■ What to produce:
From the first line to the last, reproduce the records exactly.

════

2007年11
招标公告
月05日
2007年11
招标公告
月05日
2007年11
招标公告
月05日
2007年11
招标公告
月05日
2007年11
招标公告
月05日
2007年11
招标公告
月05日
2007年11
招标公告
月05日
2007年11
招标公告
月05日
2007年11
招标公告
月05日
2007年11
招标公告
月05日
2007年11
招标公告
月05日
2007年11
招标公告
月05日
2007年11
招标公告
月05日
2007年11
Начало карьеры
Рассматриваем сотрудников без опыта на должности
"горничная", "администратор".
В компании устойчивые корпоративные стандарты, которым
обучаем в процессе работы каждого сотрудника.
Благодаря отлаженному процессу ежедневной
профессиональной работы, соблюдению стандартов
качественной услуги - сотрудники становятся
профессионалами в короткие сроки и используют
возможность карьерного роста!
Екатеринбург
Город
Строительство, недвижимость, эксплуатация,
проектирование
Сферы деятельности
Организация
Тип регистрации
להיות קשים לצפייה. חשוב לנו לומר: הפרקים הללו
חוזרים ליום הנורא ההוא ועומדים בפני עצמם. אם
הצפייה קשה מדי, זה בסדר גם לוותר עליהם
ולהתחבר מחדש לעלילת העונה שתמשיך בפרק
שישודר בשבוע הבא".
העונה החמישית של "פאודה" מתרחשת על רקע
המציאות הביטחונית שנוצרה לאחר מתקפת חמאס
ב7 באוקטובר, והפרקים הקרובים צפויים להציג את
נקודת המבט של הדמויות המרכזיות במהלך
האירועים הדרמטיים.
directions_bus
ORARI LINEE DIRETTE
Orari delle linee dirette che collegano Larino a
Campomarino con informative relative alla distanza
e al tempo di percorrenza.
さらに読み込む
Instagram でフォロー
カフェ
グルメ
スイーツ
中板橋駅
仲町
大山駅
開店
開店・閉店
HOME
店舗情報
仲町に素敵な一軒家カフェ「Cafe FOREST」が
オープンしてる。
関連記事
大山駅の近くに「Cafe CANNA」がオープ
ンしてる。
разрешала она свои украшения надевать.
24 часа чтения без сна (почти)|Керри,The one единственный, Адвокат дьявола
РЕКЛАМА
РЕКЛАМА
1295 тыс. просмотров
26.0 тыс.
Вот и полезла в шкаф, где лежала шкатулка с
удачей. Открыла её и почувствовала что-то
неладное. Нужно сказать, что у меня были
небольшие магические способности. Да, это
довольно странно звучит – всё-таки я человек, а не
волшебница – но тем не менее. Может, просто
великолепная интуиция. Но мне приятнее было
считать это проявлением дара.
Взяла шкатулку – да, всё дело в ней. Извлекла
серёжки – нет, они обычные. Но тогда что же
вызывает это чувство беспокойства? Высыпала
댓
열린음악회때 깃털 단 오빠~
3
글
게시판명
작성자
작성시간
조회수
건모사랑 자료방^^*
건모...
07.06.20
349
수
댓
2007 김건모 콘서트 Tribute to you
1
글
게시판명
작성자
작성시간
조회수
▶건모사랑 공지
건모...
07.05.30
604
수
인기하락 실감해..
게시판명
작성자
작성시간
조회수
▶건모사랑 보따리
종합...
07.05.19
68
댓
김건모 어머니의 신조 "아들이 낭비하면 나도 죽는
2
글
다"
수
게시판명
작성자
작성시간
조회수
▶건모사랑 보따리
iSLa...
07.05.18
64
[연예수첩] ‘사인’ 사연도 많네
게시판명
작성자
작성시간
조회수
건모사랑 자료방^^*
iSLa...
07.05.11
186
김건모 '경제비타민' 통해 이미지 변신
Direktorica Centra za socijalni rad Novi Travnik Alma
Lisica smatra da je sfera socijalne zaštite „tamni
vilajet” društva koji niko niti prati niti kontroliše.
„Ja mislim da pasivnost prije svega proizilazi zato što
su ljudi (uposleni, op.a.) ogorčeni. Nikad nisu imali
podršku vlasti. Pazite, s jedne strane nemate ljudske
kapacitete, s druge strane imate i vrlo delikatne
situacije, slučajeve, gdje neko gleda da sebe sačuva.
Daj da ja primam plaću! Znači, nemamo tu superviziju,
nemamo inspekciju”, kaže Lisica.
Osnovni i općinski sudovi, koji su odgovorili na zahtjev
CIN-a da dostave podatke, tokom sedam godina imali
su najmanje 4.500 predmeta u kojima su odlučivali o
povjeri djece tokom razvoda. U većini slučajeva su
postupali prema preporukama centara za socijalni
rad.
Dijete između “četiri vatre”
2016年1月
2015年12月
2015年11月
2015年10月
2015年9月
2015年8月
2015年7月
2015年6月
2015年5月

════

■ Task result:
2007年11
招标公告
月05日
2007年11
招标公告
月05日
2007年11
招标公告
月05日
2007年11
招标公告
月05日
2007年11
招标公告
月05日
2007年11
招标公告
月05日
2007年11
招标公告
月05日
2007年11
招标公告
月05日
2007年11
招标公告
月05日
2007年11
招标公告
月05日
2007年11
招标公告
月05日
2007年11
招标公告
月05日
2007年11
招标公告
月05日
2007年11
Начало карьеры
Рассматриваем сотрудников без опыта на должности
"горничная", "администратор".
В компании устойчивые корпоративные стандарты, которым
обучаем в процессе работы каждого сотрудника.
Благодаря отлаженному процессу ежедневной
профессиональной работы, соблюдению стандартов
качественной услуги - сотрудники становятся
профессионалами в короткие сроки и используют
возможность карьерного роста!
Екатеринбург
Город
Строительство, недвижимость, эксплуатация,
проектирование
Сферы деятельности
Организация
Тип регистрации
להיות קשים לצפייה. חשוב לנו לומר: הפרקים הללו
חוזרים ליום הנורא ההוא ועומדים בפני עצמם. אם
הצפייה קשה מדי, זה בסדר גם לוותר עליהם
ולהתחבר מחדש לעלילת העונה שתמשיך בפרק
שישודר בשבוע הבא".
העונה החמישית של "פאודה" מתרחשת על רקע
המציאות הביטחונית שנוצרה לאחר מתקפת חמאס
ב7 באוקטובר, והפרקים הקרובים צפויים להציג את
נקודת המבט של הדמויות המרכזיות במהלך
האירועים הדרמטיים.
directions_bus
ORARI LINEE DIRETTE
Orari delle linee dirette che collegano Larino a
Campomarino con informative relative alla distanza
e al tempo di percorrenza.
さらに読み込む
Instagram でフォロー
カフェ
グルメ
スイーツ
中板橋駅
仲町
大山駅
開店
開店・閉店
HOME
店舗情報
仲町に素敵な一軒家カフェ「Cafe FOREST」が
オープンしてる。
関連記事
大山駅の近くに「Cafe CANNA」がオープ
ンしてる。
разрешала она свои украшения надевать.
24 часа чтения без сна (почти)|Керри,The one единственный, Адвокат дьявола
РЕКЛАМА
РЕКЛАМА
1295 тыс. просмотров
26.0 тыс.
Вот и полезла в шкаф, где лежала шкатулка с
удачей. Открыла её и почувствовала что-то
неладное. Нужно сказать, что у меня были
небольшие магические способности. Да, это
довольно странно звучит – всё-таки я человек, а не
волшебница – но тем не менее. Может, просто
великолепная интуиция. Но мне приятнее было
считать это проявлением дара.
Взяла шкатулку – да, всё дело в ней. Извлекла
серёжки – нет, они обычные. Но тогда что же
вызывает это чувство беспокойства? Высыпала
댓
열린음악회때 깃털 단 오빠~
3
글
게시판명
작성자
작성시간
조회수
건모사랑 자료방^^*
건모...
07.06.20
349
수
댓
2007 김건모 콘서트 Tribute to you
1
글
게시판명
작성자
작성시간
조회수
▶건모사랑 공지
건모...
07.05.30
604
수
인기하락 실감해..
게시판명
작성자
작성시간
조회수
▶건모사랑 보따리
종합...
07.05.19
68
댓
김건모 어머니의 신조 "아들이 낭비하면 나도 죽는
2
글
다"
수
게시판명
작성자
작성시간
조회수
▶건모사랑 보따리
iSLa...
07.05.18
64
[연예수첩] ‘사인’ 사연도 많네
게시판명
작성자
작성시간
조회수
건모사랑 자료방^^*
iSLa...
07.05.11
186
김건모 '경제비타민' 통해 이미지 변신
Direktorica Centra za socijalni rad Novi Travnik Alma
Lisica smatra da je sfera socijalne zaštite „tamni
vilajet” društva koji niko niti prati niti kontroliše.
„Ja mislim da pasivnost prije svega proizilazi zato što
su ljudi (uposleni, op.a.) ogorčeni. Nikad nisu imali
podršku vlasti. Pazite, s jedne strane nemate ljudske
kapacitete, s druge strane imate i vrlo delikatne
situacije, slučajeve, gdje neko gleda da sebe sačuva.
Daj da ja primam plaću! Znači, nemamo tu superviziju,
nemamo inspekciju”, kaže Lisica.
Osnovni i općinski sudovi, koji su odgovorili na zahtjev
CIN-a da dostave podatke, tokom sedam godina imali
su najmanje 4.500 predmeta u kojima su odlučivali o
povjeri djece tokom razvoda. U većini slučajeva su
postupali prema preporukama centara za socijalni
rad.
Dijete između “četiri vatre”
2016年1月
2015年12月
2015年11月
2015年10月
2015年9月
2015年8月
2015年7月
2015年6月
2015年5月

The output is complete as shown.